▶ TASK REQUIREMENTS
The expected output is a copy of every line in the records with the string "branches".

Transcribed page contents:

Start of Block

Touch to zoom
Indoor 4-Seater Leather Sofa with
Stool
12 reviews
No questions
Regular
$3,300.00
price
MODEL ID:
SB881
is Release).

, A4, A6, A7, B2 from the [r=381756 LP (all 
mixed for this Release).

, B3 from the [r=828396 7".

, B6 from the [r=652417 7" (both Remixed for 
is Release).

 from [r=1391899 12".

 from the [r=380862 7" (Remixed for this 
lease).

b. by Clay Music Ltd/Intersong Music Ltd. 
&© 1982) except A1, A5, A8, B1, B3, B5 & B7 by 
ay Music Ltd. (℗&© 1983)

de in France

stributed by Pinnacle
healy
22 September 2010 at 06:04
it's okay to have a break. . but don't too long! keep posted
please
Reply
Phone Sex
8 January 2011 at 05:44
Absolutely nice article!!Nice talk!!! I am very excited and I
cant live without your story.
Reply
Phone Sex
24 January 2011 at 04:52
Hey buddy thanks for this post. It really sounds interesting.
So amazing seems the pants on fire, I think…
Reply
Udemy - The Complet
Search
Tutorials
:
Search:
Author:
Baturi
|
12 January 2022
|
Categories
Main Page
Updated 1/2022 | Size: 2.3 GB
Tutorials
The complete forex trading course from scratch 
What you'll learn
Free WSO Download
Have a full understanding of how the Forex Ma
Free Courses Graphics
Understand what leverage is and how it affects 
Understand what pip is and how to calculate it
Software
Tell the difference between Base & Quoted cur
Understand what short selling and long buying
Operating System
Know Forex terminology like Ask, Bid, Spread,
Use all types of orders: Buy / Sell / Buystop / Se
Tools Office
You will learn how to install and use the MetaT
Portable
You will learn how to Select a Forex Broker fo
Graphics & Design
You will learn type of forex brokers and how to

End of Block
Start of Block

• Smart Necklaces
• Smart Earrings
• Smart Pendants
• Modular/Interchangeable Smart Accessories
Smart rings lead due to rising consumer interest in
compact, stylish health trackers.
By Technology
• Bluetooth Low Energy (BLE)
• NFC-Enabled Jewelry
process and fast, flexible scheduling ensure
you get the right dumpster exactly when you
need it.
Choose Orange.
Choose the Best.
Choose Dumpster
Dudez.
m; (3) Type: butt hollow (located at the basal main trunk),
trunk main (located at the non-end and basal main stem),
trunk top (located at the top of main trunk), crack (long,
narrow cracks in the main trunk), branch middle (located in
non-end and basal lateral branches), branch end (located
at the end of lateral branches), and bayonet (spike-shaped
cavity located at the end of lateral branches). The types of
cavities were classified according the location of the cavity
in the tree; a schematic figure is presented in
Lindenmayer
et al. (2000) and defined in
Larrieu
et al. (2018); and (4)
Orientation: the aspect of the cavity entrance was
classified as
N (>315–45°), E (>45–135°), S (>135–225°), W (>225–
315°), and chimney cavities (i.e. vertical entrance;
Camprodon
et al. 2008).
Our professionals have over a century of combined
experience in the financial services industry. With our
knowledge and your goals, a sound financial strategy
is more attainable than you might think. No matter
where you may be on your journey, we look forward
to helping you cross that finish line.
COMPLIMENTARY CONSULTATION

End of Block

▶ SOLUTION TO THE EXERCISE
non-end and basal lateral branches), branch end (located
at the end of lateral branches), and bayonet (spike-shaped
cavity located at the end of lateral branches). The types of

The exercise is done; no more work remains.